● What the task requires
Repeat the records below exactly. Omit the pictures.

*** Data to examine ***

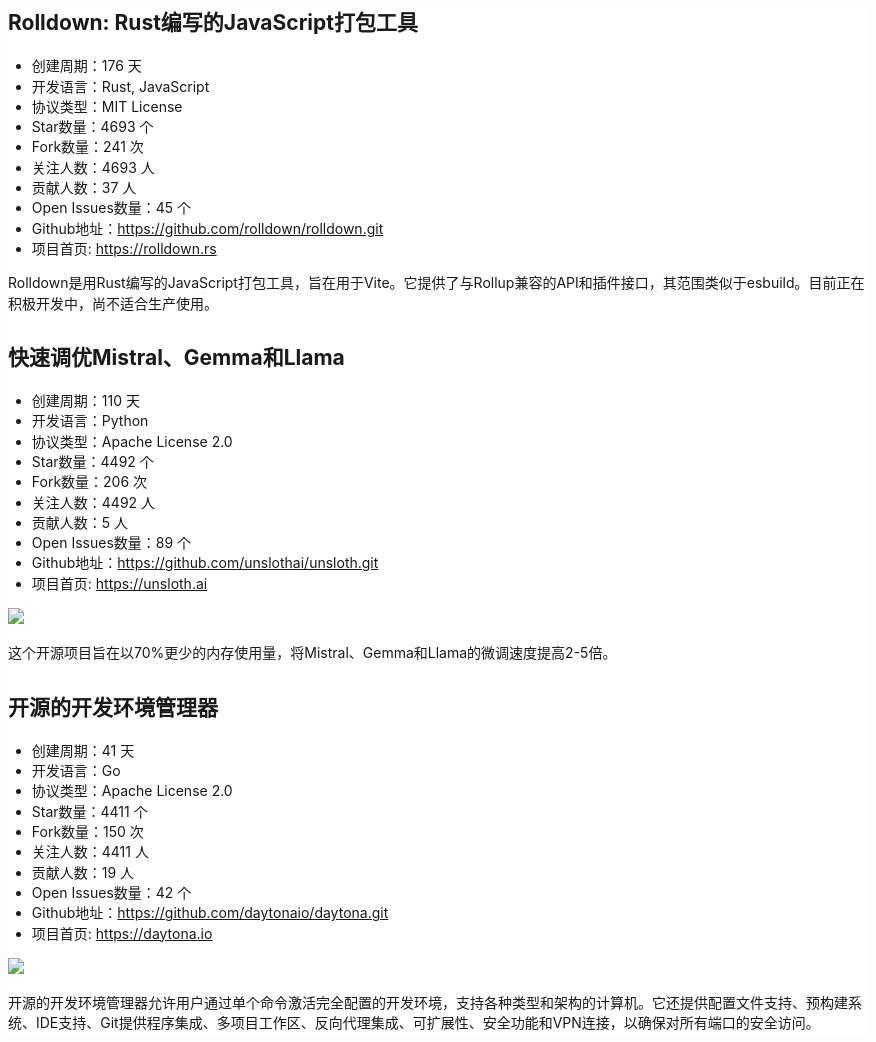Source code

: ## Rolldown: Rust编写的JavaScript打包工具

* 创建周期：176 天
* 开发语言：Rust, JavaScript
* 协议类型：MIT License
* Star数量：4693 个
* Fork数量：241 次
* 关注人数：4693 人
* 贡献人数：37 人
* Open Issues数量：45 个
* Github地址：https://github.com/rolldown/rolldown.git
* 项目首页: https://rolldown.rs


Rolldown是用Rust编写的JavaScript打包工具，旨在用于Vite。它提供了与Rollup兼容的API和插件接口，其范围类似于esbuild。目前正在积极开发中，尚不适合生产使用。

## 快速调优Mistral、Gemma和Llama

* 创建周期：110 天
* 开发语言：Python
* 协议类型：Apache License 2.0
* Star数量：4492 个
* Fork数量：206 次
* 关注人数：4492 人
* 贡献人数：5 人
* Open Issues数量：89 个
* Github地址：https://github.com/unslothai/unsloth.git
* 项目首页: https://unsloth.ai


![](/images/unslothai-unsloth-0.png)

这个开源项目旨在以70%更少的内存使用量，将Mistral、Gemma和Llama的微调速度提高2-5倍。

## 开源的开发环境管理器

* 创建周期：41 天
* 开发语言：Go
* 协议类型：Apache License 2.0
* Star数量：4411 个
* Fork数量：150 次
* 关注人数：4411 人
* 贡献人数：19 人
* Open Issues数量：42 个
* Github地址：https://github.com/daytonaio/daytona.git
* 项目首页: https://daytona.io


![](/images/daytonaio-daytona-0.png)

开源的开发环境管理器允许用户通过单个命令激活完全配置的开发环境，支持各种类型和架构的计算机。它还提供配置文件支持、预构建系统、IDE支持、Git提供程序集成、多项目工作区、反向代理集成、可扩展性、安全功能和VPN连接，以确保对所有端口的安全访问。
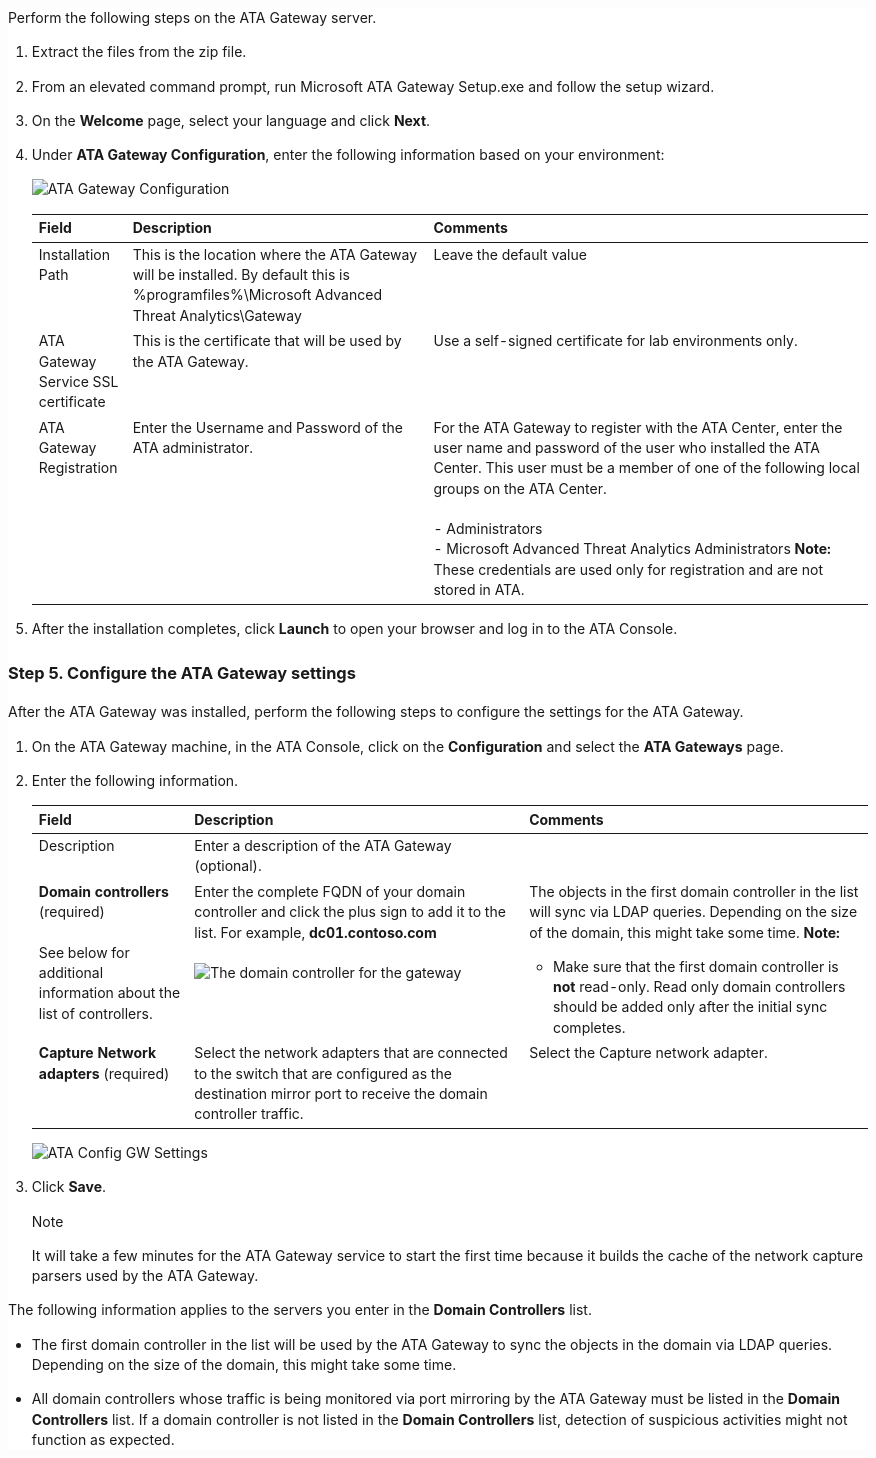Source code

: Perform the following steps on the ATA Gateway server.

1.  Extract the files from the zip file.

2.  From an elevated command prompt, run Microsoft ATA Gateway Setup.exe and follow the setup wizard.

3.  On the **Welcome** page, select your language and click **Next**.

4.  Under  **ATA Gateway Configuration**, enter the following information based on your environment:

    ![ATA Gateway Configuration](../../ems/ATA_Content/media/ATA-Gateway-Configuration.JPG "ATA Gateway Configuration")

    |Field|Description|Comments|
    |---------|---------------|------------|
    |Installation Path|This is the location where the ATA Gateway will be installed. By default this is  %programfiles%\Microsoft Advanced Threat Analytics\Gateway|Leave the default value|
    |ATA Gateway Service SSL certificate|This is the certificate that will be used by the ATA Gateway.|Use a self-signed certificate for lab environments only.|
    |ATA Gateway Registration|Enter the Username and Password of the ATA administrator.|For the ATA Gateway to register with the ATA Center, enter the user name and password of the user who installed the ATA Center. This user must be a member of one of the following local groups on the ATA Center.<br /><br />-   Administrators<br />-   Microsoft Advanced Threat Analytics Administrators **Note:** These credentials are used only for registration and are not stored in ATA.|

5.  After the installation completes, click **Launch**  to open your browser and log in to the ATA Console.

### <a name="ConfigATAGW"></a>Step 5. Configure the ATA Gateway settings
After the ATA Gateway was installed, perform the following steps to configure the settings for the ATA Gateway.

1.  On the ATA Gateway machine, in the ATA Console, click on the **Configuration** and select the **ATA Gateways** page.

2.  Enter the following information.

    |Field|Description|Comments|
    |---------|---------------|------------|
    |Description|Enter a description of the ATA Gateway (optional).||
    |**Domain controllers** (required)<br /><br />See below for additional information about the list of controllers.|Enter the complete FQDN of your domain controller and click the plus sign to add it to the list. For example,  **dc01.contoso.com**<br /><br />![The domain controller for the gateway](../../ems/ATA_Content/media/ATAGWDomainController.png "ATAGWDomainController")|The objects in the first domain controller in the list will sync via LDAP queries. Depending on the size of the domain, this might take some time. **Note:** <ul><li>Make sure that the first domain controller is **not** read-only.    Read only domain controllers should be added only after the initial sync completes.</li></ul>|
    |**Capture Network adapters** (required)|Select the network adapters that are connected to the switch that are configured as the destination mirror port to receive the domain controller traffic.|Select the Capture network adapter.|
    ![ATA Config GW Settings](../../ems/ATA_Content/media/ATA-Config-GW-Settings.jpg "ATA Config GW Settings")

3.  Click **Save**.

    > [!NOTE]
    > It will take a few minutes for the ATA Gateway service to start the first time because it builds the cache of the network capture parsers used by the ATA Gateway.

The following information applies to the servers you enter in the **Domain Controllers** list.

-   The first domain controller in the list will be used by the ATA Gateway to sync the objects in the domain via LDAP queries. Depending on the size of the domain, this might take some time.

-   All domain controllers whose traffic is being monitored via port mirroring by the ATA Gateway must be listed in the **Domain Controllers** list. If a domain controller is not listed in the **Domain Controllers** list, detection of suspicious activities might not function as expected.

*** End of Data to examine ***

● Solution for this problem
Source code

: ## Rolldown: Rust编写的JavaScript打包工具

* 创建周期：176 天
* 开发语言：Rust, JavaScript
* 协议类型：MIT License
* Star数量：4693 个
* Fork数量：241 次
* 关注人数：4693 人
* 贡献人数：37 人
* Open Issues数量：45 个
* Github地址：https://github.com/rolldown/rolldown.git
* 项目首页: https://rolldown.rs


Rolldown是用Rust编写的JavaScript打包工具，旨在用于Vite。它提供了与Rollup兼容的API和插件接口，其范围类似于esbuild。目前正在积极开发中，尚不适合生产使用。

## 快速调优Mistral、Gemma和Llama

* 创建周期：110 天
* 开发语言：Python
* 协议类型：Apache License 2.0
* Star数量：4492 个
* Fork数量：206 次
* 关注人数：4492 人
* 贡献人数：5 人
* Open Issues数量：89 个
* Github地址：https://github.com/unslothai/unsloth.git
* 项目首页: https://unsloth.ai


![](/images/unslothai-unsloth-0.png)

这个开源项目旨在以70%更少的内存使用量，将Mistral、Gemma和Llama的微调速度提高2-5倍。

## 开源的开发环境管理器

* 创建周期：41 天
* 开发语言：Go
* 协议类型：Apache License 2.0
* Star数量：4411 个
* Fork数量：150 次
* 关注人数：4411 人
* 贡献人数：19 人
* Open Issues数量：42 个
* Github地址：https://github.com/daytonaio/daytona.git
* 项目首页: https://daytona.io


![](/images/daytonaio-daytona-0.png)

开源的开发环境管理器允许用户通过单个命令激活完全配置的开发环境，支持各种类型和架构的计算机。它还提供配置文件支持、预构建系统、IDE支持、Git提供程序集成、多项目工作区、反向代理集成、可扩展性、安全功能和VPN连接，以确保对所有端口的安全访问。
Source code

: Perform the following steps on the ATA Gateway server.

1.  Extract the files from the zip file.

2.  From an elevated command prompt, run Microsoft ATA Gateway Setup.exe and follow the setup wizard.

3.  On the **Welcome** page, select your language and click **Next**.

4.  Under  **ATA Gateway Configuration**, enter the following information based on your environment:

    ![ATA Gateway Configuration](../../ems/ATA_Content/media/ATA-Gateway-Configuration.JPG "ATA Gateway Configuration")

    |Field|Description|Comments|
    |---------|---------------|------------|
    |Installation Path|This is the location where the ATA Gateway will be installed. By default this is  %programfiles%\Microsoft Advanced Threat Analytics\Gateway|Leave the default value|
    |ATA Gateway Service SSL certificate|This is the certificate that will be used by the ATA Gateway.|Use a self-signed certificate for lab environments only.|
    |ATA Gateway Registration|Enter the Username and Password of the ATA administrator.|For the ATA Gateway to register with the ATA Center, enter the user name and password of the user who installed the ATA Center. This user must be a member of one of the following local groups on the ATA Center.<br /><br />-   Administrators<br />-   Microsoft Advanced Threat Analytics Administrators **Note:** These credentials are used only for registration and are not stored in ATA.|

5.  After the installation completes, click **Launch**  to open your browser and log in to the ATA Console.

### <a name="ConfigATAGW"></a>Step 5. Configure the ATA Gateway settings
After the ATA Gateway was installed, perform the following steps to configure the settings for the ATA Gateway.

1.  On the ATA Gateway machine, in the ATA Console, click on the **Configuration** and select the **ATA Gateways** page.

2.  Enter the following information.

    |Field|Description|Comments|
    |---------|---------------|------------|
    |Description|Enter a description of the ATA Gateway (optional).||
    |**Domain controllers** (required)<br /><br />See below for additional information about the list of controllers.|Enter the complete FQDN of your domain controller and click the plus sign to add it to the list. For example,  **dc01.contoso.com**<br /><br />![The domain controller for the gateway](../../ems/ATA_Content/media/ATAGWDomainController.png "ATAGWDomainController")|The objects in the first domain controller in the list will sync via LDAP queries. Depending on the size of the domain, this might take some time. **Note:** <ul><li>Make sure that the first domain controller is **not** read-only.    Read only domain controllers should be added only after the initial sync completes.</li></ul>|
    |**Capture Network adapters** (required)|Select the network adapters that are connected to the switch that are configured as the destination mirror port to receive the domain controller traffic.|Select the Capture network adapter.|
    ![ATA Config GW Settings](../../ems/ATA_Content/media/ATA-Config-GW-Settings.jpg "ATA Config GW Settings")

3.  Click **Save**.

    > [!NOTE]
    > It will take a few minutes for the ATA Gateway service to start the first time because it builds the cache of the network capture parsers used by the ATA Gateway.

The following information applies to the servers you enter in the **Domain Controllers** list.

-   The first domain controller in the list will be used by the ATA Gateway to sync the objects in the domain via LDAP queries. Depending on the size of the domain, this might take some time.

-   All domain controllers whose traffic is being monitored via port mirroring by the ATA Gateway must be listed in the **Domain Controllers** list. If a domain controller is not listed in the **Domain Controllers** list, detection of suspicious activities might not function as expected.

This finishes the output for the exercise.